07 diciembre, 2016

La rebelión de los ecos. Por Francisco Sosa Wagner



Ortega podría hacer hoy una edición renovada de su rebelión de las masas si contemplara el guirigay de las redes sociales diciendo banalidades preñadas de acometidas a la ortografía y de exabruptos aplebeyados propios de alcornoques. Y sufriría una lipotimia si tuviera acceso a tanto blog donde un prójimo nos cuenta que se ha levantado, ha desayunado, ha evacuado con soltura y ha llamado por teléfono a una prima que está viviendo la menopausia como si todo ello fuera prosa derretida en imágenes próvidas y hallazgos de la imaginación, literatura mágica o algo parecido, cualquiera sabe ... Si añadimos que hay quien incluso se atreve a llevar a los periódicos sus “soserías”, habremos ya pintado el pavoroso panorama al completo.

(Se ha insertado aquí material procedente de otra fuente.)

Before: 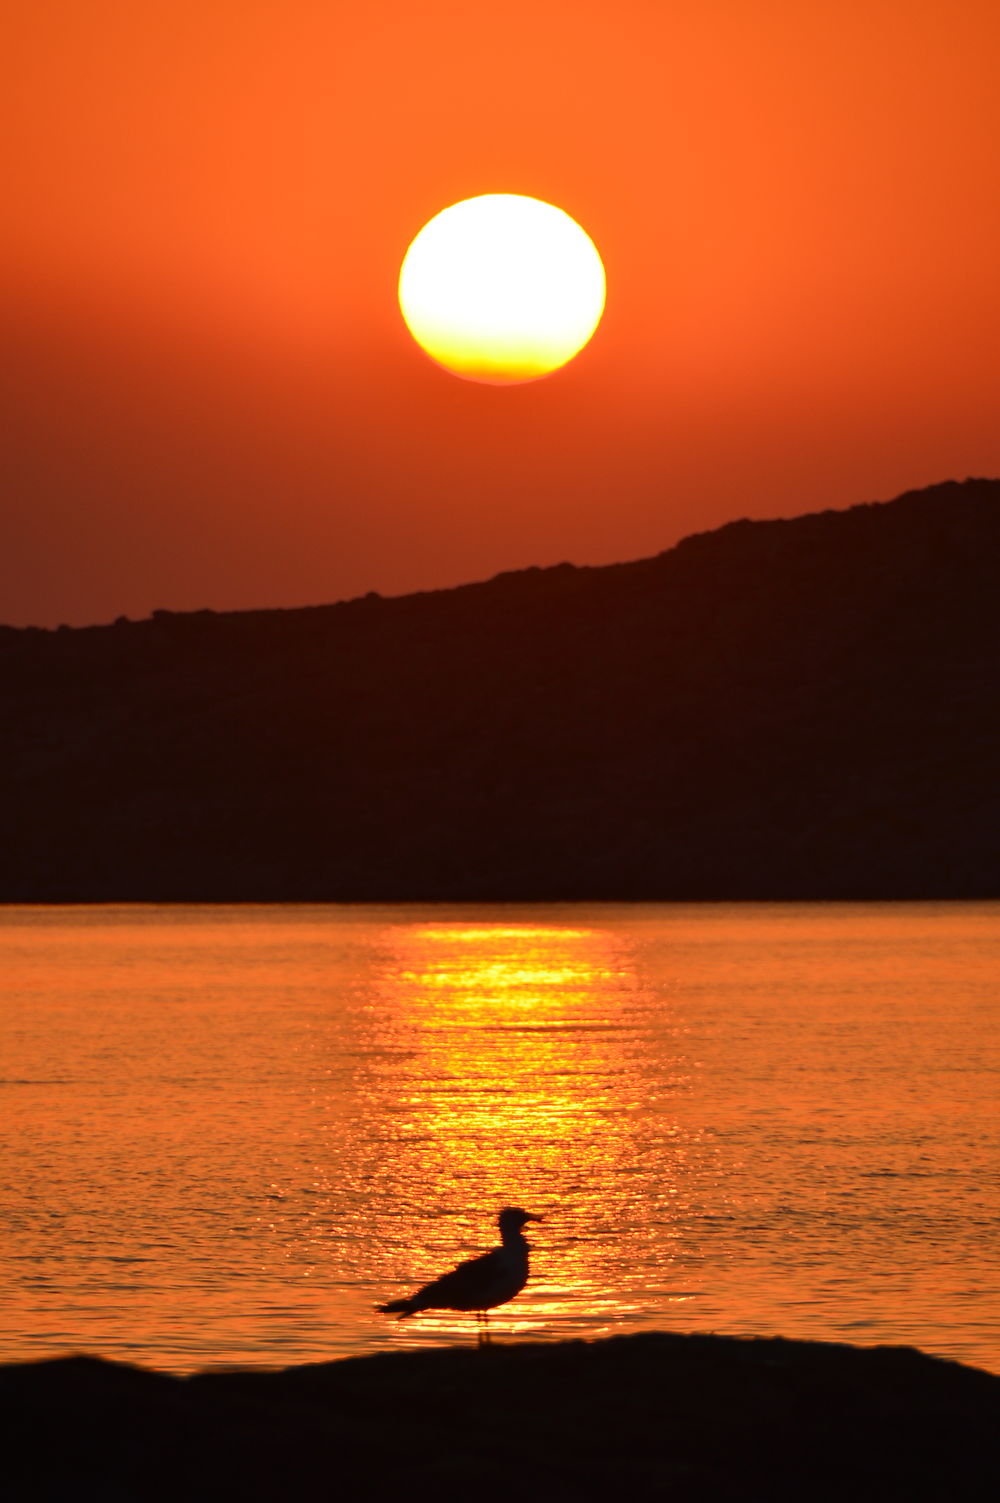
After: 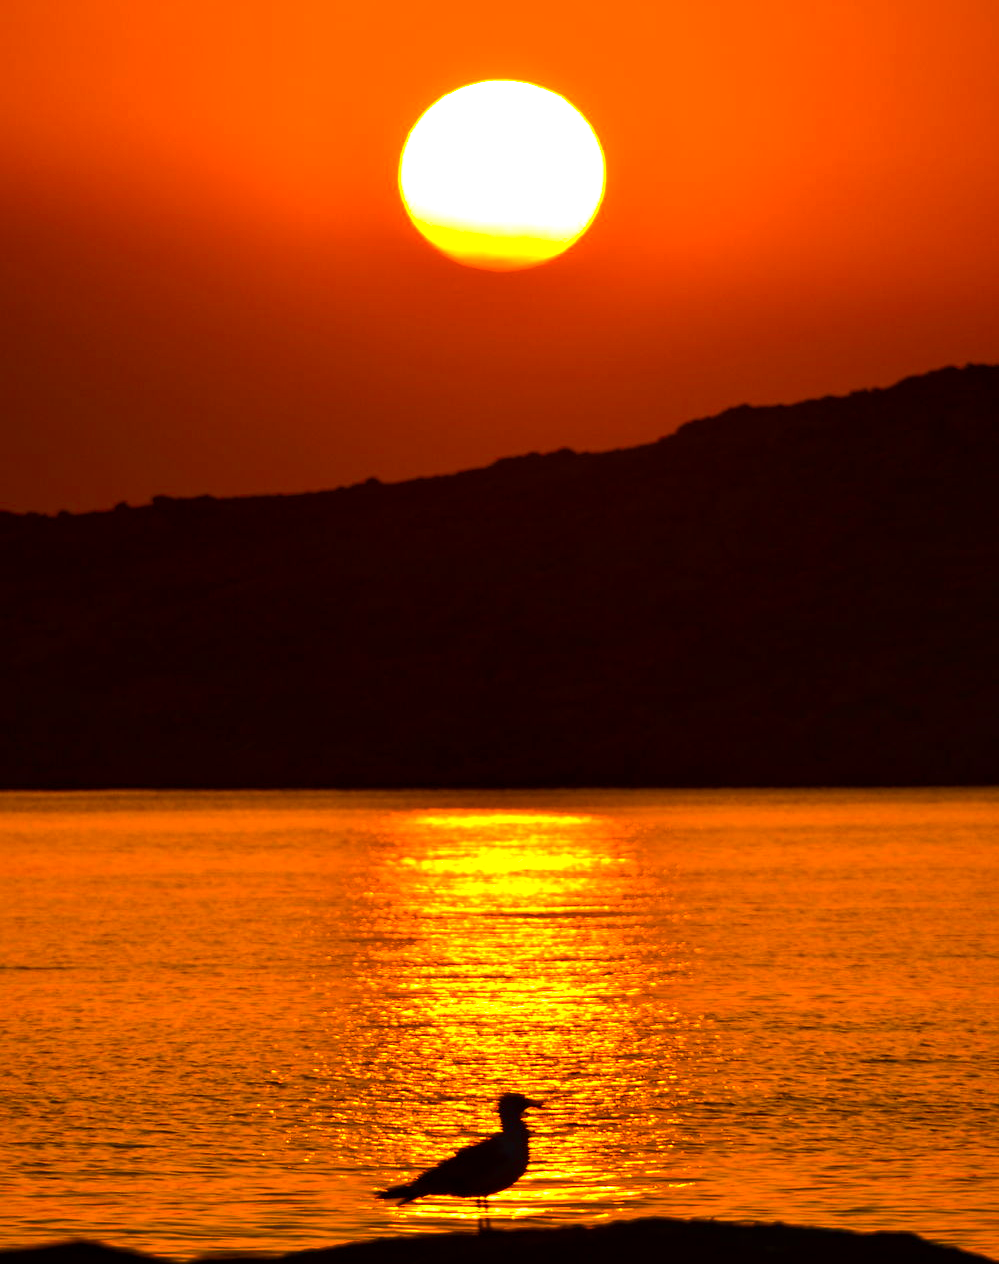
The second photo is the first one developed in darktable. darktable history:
local contrast: highlights 100%, shadows 100%, detail 120%, midtone range 0.2
crop: top 7.625%, bottom 8.027%
color balance rgb: linear chroma grading › global chroma 9%, perceptual saturation grading › global saturation 36%, perceptual saturation grading › shadows 35%, perceptual brilliance grading › global brilliance 15%, perceptual brilliance grading › shadows -35%, global vibrance 15%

Por eso hoy el libro a escribir llevaría por título “la rebelión de los ecos”. Fue don Antonio Machado quien en su famoso retrato dejó escrito aquello de “a distinguir me paro las voces de los ecos...”. Pues lo que oímos no son voces tersas que exhiben un pensar propio, tan meditado en la intimidad como humilde en su expresión externa, tan fundado como serenamente expuesto. Lo que oímos y lo que padecemos son ecos, es decir, repeticiones serviles de “aquello que otro dice o que se dice en otra parte” (DRAE). De aquello que cogemos al vuelo en el coche en una tertulia mientras esperamos que el semáforo se ponga en verde, de lo que leemos en un titular de periódico que hemos visto en la tableta precipitadamente, de una alarma que nos suena en el móvil o de cualquier otra manifestación de la prisa informativa y comunicativa que nos aflige y todo lo emborrona.

El eco siempre nos llega con alarmas de vulgaridad, de trivialidad, en el mejor de los casos con visos de impertinencia. Y encima lo recibimos impostado como si procediera de una convicción firme trabada en la reflexión y no supiéramos que es fruto crecido en el suelo de la ignorancia. 

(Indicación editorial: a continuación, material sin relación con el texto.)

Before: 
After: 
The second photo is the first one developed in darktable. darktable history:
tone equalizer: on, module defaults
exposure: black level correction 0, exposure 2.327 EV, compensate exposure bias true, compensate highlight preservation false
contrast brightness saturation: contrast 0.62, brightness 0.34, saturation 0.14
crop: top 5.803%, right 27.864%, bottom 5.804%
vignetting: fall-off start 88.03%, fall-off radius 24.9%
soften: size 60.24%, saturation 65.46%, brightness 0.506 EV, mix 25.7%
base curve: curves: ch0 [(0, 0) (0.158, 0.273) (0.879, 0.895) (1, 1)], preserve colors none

El eco es a la voz bien labrada lo que la bombilla pintada de rojo en una chimenea al juego infinito de colores que desprende la llama de un leño.

Lo que un chascarrillo al humor.

El eco es superfluo, una forma de malbaratar el tiempo, es hablar “por boca de ganso”, expresión bien castiza que ya no usamos y, si la usamos, lo hacemos en  inglés, de trabajador portuario, pero en inglés.

El eco es además inundación, un arroyo incontenible y peligroso de lugares comunes, una exaltación del tópico al que se le erige estatua. Pienso que debería haber cordilleras que acogieran estos ecos y los repitieran sin descanso y nos aturdieran para que nos diéramos cabal cuenta de su carácter mostrenco.

El eco representa, en fin, las ruinas del palacio donde un día habitó la voz. Y, como ruinas que son, muestran el desmoronamiento de las piedras en las que se apoyó el discurso bien armado siendo su misión complementaria la de esparcir las malas hierbas.

Lo inquietante es que sobre el eco, sobre los ecos se construye la volonte générale de aquel bendito Juan Jacobo Rousseau.